Clojure Web Scraper
Mar 1, 2013 09:03 · 478 words · 3 minute read
Okay so another thing that I did this week was go to a clojure meet up. I really enjoyed it. There I met some really cool people like Anthony from WalmartLabs. In the end we created a hacker news scraper from scratch in a couple of hours. So here is a brief tutorial on how we did it. (Note I’m not that great with Clojure yet thought I do think it is rather awesome. So most of this is because Anthony is a rock star.)
Things you are going to need (or I expect to be installed):
- Java 1.5 or greater
- A text editor
- Lein
So first install lein which means going here and downloading the script.
Then move that script to somewhere in your path.
$ export PATH=$PATH:/path/to/script
Next make a new lein project.
$ lein new hnharvest
Then cd into the project.
$ cd hnharvest
So we can add some text to project.clj.
$ vim project.clj
Then make it look like this. If you don’t know how to use vim use any text editor you like.
(defproject hnharvest "0.1.0-SNAPSHOT"
:description "FIXME: write description"
:url "http://example.com/FIXME"
:license {:name "Eclipse Public License"
:url "http://www.eclipse.org/legal/epl-v10.html"}
:dependencies [[org.clojure/clojure "1.4.0"]
[clj-http/clj-http "0.6.4"]
[enlive "1.1.1"]
[org.clojure/data.json "0.2.1"]])
Next we need to add our modify core.clj.
$ vim src/hnharvest/core.clj
Make it look like this.
(ns hnharvest.core
(:require [net.cgrand.enlive-html :as html]
[clojure.string :as s]))
(defn fetch-url []
(html/html-resource
(java.net.URL. "http://news.ycombinator.com")))
(defonce content (fetch-url))
(defn parse-int [s]
(try
(Integer/parseInt s)
(catch NumberFormatException e
0)))
(defn hn-str->number [s]
(-> (s/split s #"\s")
first
parse-int))
(defn get-info
[{[{[points-string] :content}
_
_
_
{[comments-string] :content}] :content}]
(when (and points-string comments-string)
{:points (hn-str->number points-string)
:comments (hn-str->number comments-string)}))
(defn go []
(remove nil? (map get-info (html/select content [:td.subtext]))))
Finally we need to open a repl session.
$ lein repl
Then we need to import our source files and change the name space and start the function.
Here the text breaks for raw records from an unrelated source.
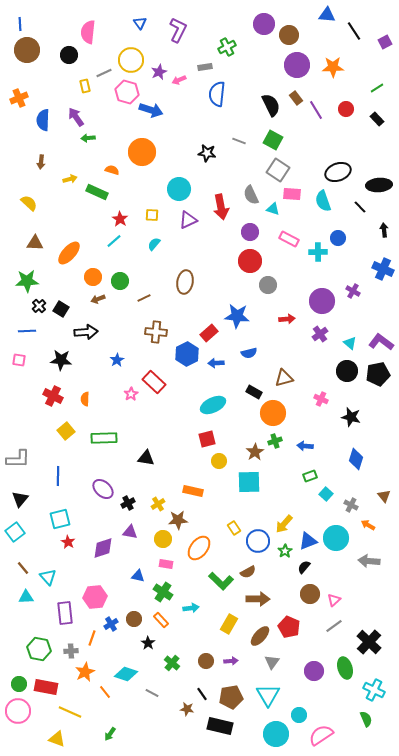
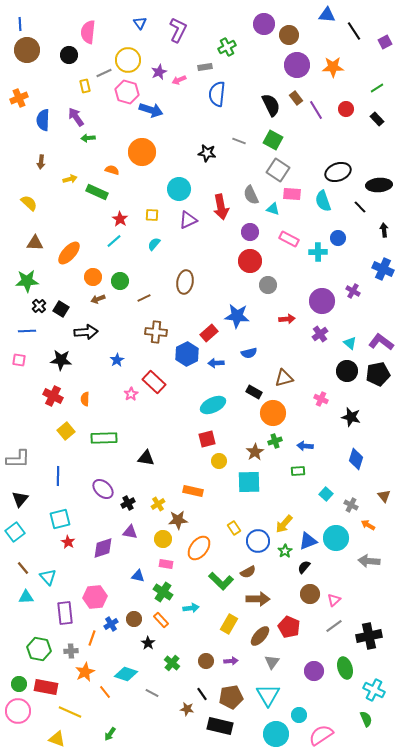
yellow circle at (131, 60): moved 3 px left
green rectangle at (310, 476): moved 12 px left, 5 px up; rotated 16 degrees clockwise
black cross at (369, 642): moved 6 px up; rotated 35 degrees clockwise
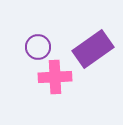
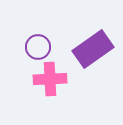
pink cross: moved 5 px left, 2 px down
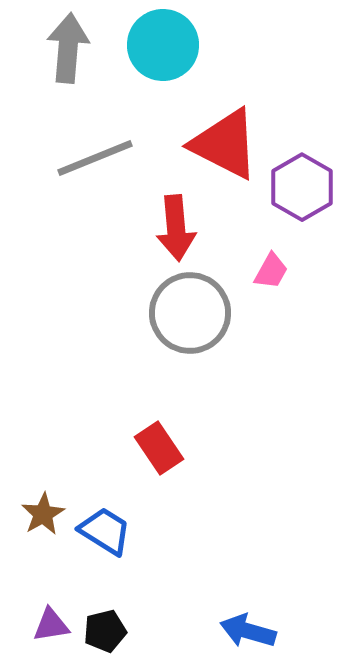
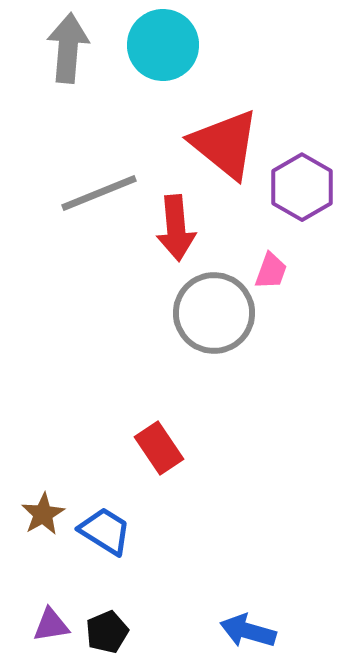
red triangle: rotated 12 degrees clockwise
gray line: moved 4 px right, 35 px down
pink trapezoid: rotated 9 degrees counterclockwise
gray circle: moved 24 px right
black pentagon: moved 2 px right, 1 px down; rotated 9 degrees counterclockwise
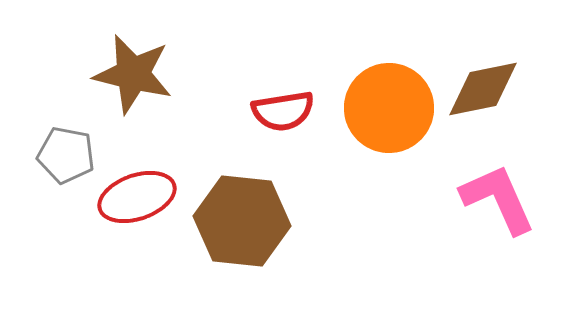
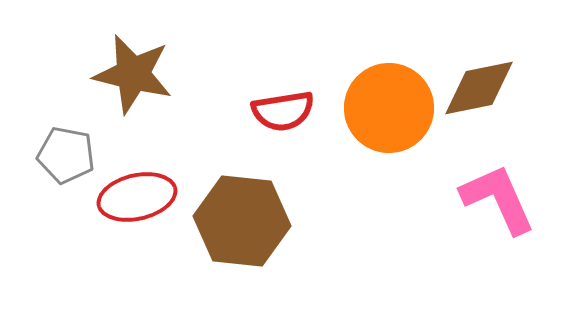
brown diamond: moved 4 px left, 1 px up
red ellipse: rotated 6 degrees clockwise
user=> (use 'hnharvest.core)
user=> (ns hnharvest.core)
hnharvest.core=> (go)
This should spit out something like this:
({:points 283, :comments 105} {:points 99, :comments 29} {:points 345, :comments 123} {:points 51, :comments 23} {:points 398, :comments 252} {:points 142, :comments 97} {:points 219, :comments 63} {:points 18, :comments 4} {:points 228, :comments 78} {:points 264, :comments 153} {:points 125, :comments 19} {:points 67, :comments 37} {:points 202, :comments 31} {:points 34, :comments 19} {:points 43, :comments 13} {:points 36, :comments 6} {:points 136, :comments 44} {:points 87, :comments 17} {:points 44, :comments 3} {:points 236, :comments 100} {:points 35, :comments 21} {:points 26, :comments 4} {:points 68, :comments 17} {:points 41, :comments 8} {:points 193, :comments 69} {:points 67, :comments 20} {:points 55, :comments 16} {:points 608, :comments 181} {:points 63, :comments 16})
This is just a current listing of points and comments from http://news.ycombinator.com/
I thought it was really cool how quickly we got something up and running with Clojure. I hope you did too.